Chroniques

par pierre-jean tribot

Christian Thielemann à la tête des Wiener Philharmoniker
Beethoven, Mozart et Schumann

Palais des Beaux-arts, Bruxelles
- 29 mars 2006

Enfin ! Le chef d’orchestre allemand Christian Thielemann, né en 1959, vient d’effectuer ses débuts en Belgique au pupitre des Wiener Philharmoniker. L’observateur belge pouvait, après une longue attente, se faire une idée sur ce maestro hautement controversé. Des disques pulvérisés par la critique, une prétendue fascination pour des idées extrêmes liée à ses propos sur la tradition allemande, les hypothétiques actions de sa famille dans une célèbre multinationale du disque, rien n’a été épargné à ce musicien qui poursuit tout de même une carrière internationale de haut vol.

Christian Thielemann est incontestablement un artiste charismatique. Visiblement peu à l’aise avec son gabarit de géant, le chef sait, par une gestique toute personnelle, transmettre ses impulsions à un orchestre sur lequel l’emprise est visiblement totale. Il est d’ailleurs amusant de voir ce colosse aux rustres allures d’officier de cavalerie sauter de joie sur l’estrade lors de la standing ovation finale.

Donné dans le cadre toujours guindé des galas européens et à l’occasion de la présidence officielle de la Communauté européenne de l’Autriche, ce concert protocolaire ne pouvait faire l’impasse sur Mozart. L’on se verra tour à tour dubitatif ou enchanté devant le choix du Concerto pour basson en si bémol majeur K.191. Loin d’être un chef-d’œuvre de l’enfant de Salzbourg, cette page « gentille » demeure rare dans les programmations. Comme souvent lors de ses nombreuses tournées, la philharmonie viennoise se plaît à montrer ses chefs de pupitres en solistes de concerti pour vents. Stephan Turnovsky, son basson solo, livre une belle performance, alors que le chef a enclenché le pilote automatique. Mozart, c’est le jardin de l’orchestre qui sait faire valoir ses couleurs uniques : le galbe harmonieux des cordes et la douceur des vents ; nul besoin d’un guide, c’est au contraire au chef de suivre ses troupes.
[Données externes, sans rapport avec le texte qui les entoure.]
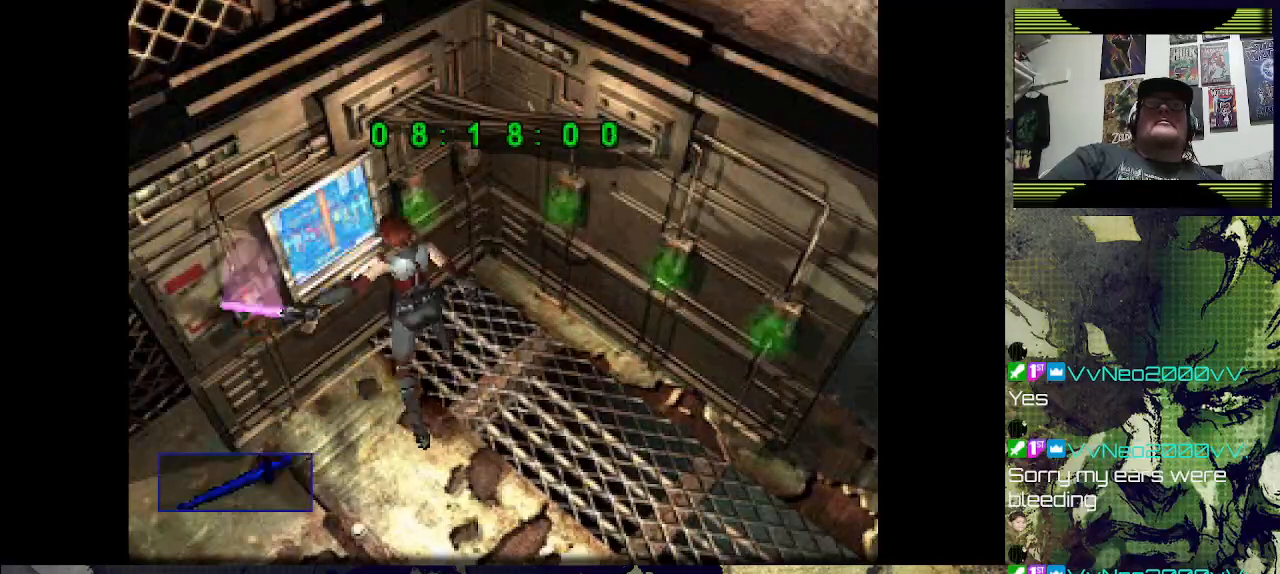
{"dt_ms": 500, "buttons": ["DPAD_LEFT"], "left_stick": "center", "right_stick": "center", "events": [[67, "CIRCLE", "up"], [67, "DPAD_LEFT", "down"]]}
Thielemann est l’auteur d’une mauvaise intégrale des symphonies de Schumann à la tête du Philharmonia Orchestra de Londres. À l’exception d’une superbe Deuxième, sa version s’enlise dans une brutalité et un romantisme à l’eau de rose complètement hors de propos. On attendait donc, plus anxieux qu’heureux, sa lecture de la Rhénane. Le premier mouvement est décevant. Tout apparaît haché et dur, alors que l’orchestre a du mal à entrer dans l’œuvre. Mais au fil de la partition, le chef le dompte pour livrer une interprétation fascinante qui culmine dans un final à la tension grandiose. Thielemann ose également ressusciter les changements de tempo. À une époque où rubato rime avec gros mot, cette conception étonne. Devant l’intelligence musicale de l’artiste, l’auditeur est bien forcé d’acquiescer.
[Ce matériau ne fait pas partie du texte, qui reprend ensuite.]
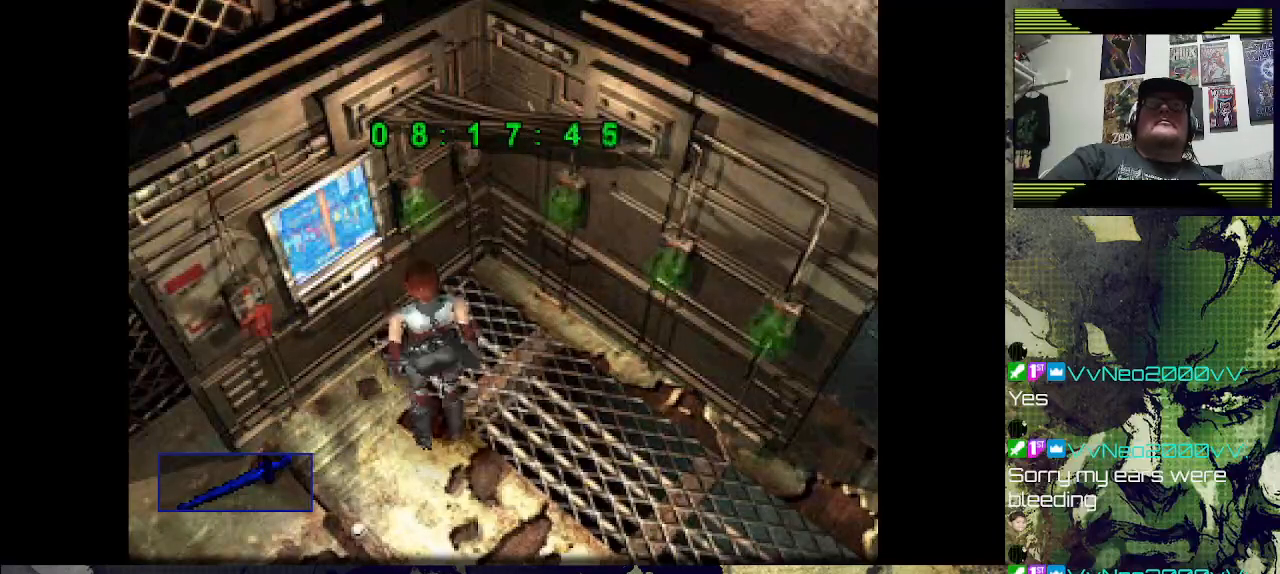
{"dt_ms": 1000, "buttons": ["DPAD_RIGHT"], "left_stick": "center", "right_stick": "center"}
La Symphonie en ut mineur Op.67 n°5 de Beethoven souffle le chaud et le froid. Dans une conception plutôt ample, le chef n’en réussit pas bien le premier mouvement qui manque de souffle, en dépit d’une solide construction. Les deuxième et troisième venus mieux, Thielemann se plaisant à jouer avec les timbres. L’apothéose surgit du final, emporté par un élan dramatique fascinant. Acclamé par le public, les artistes ne donnent cependant pas de bis. Tout au long de cette soirée, si l’on se régale des sonorités viennoises, la formation – dont on connaît le rythme de travail, aux limites de l’insoutenable – ne livre pas la « prestation du siècle », les vents et les cuivres se laissant plus qu’à leur tour prendre à défaut. Cependant, ce concert montre sous un jour favorable un chef aux partis-pris interprétatifs intéressants que l’on souhaite réentendre rapidement.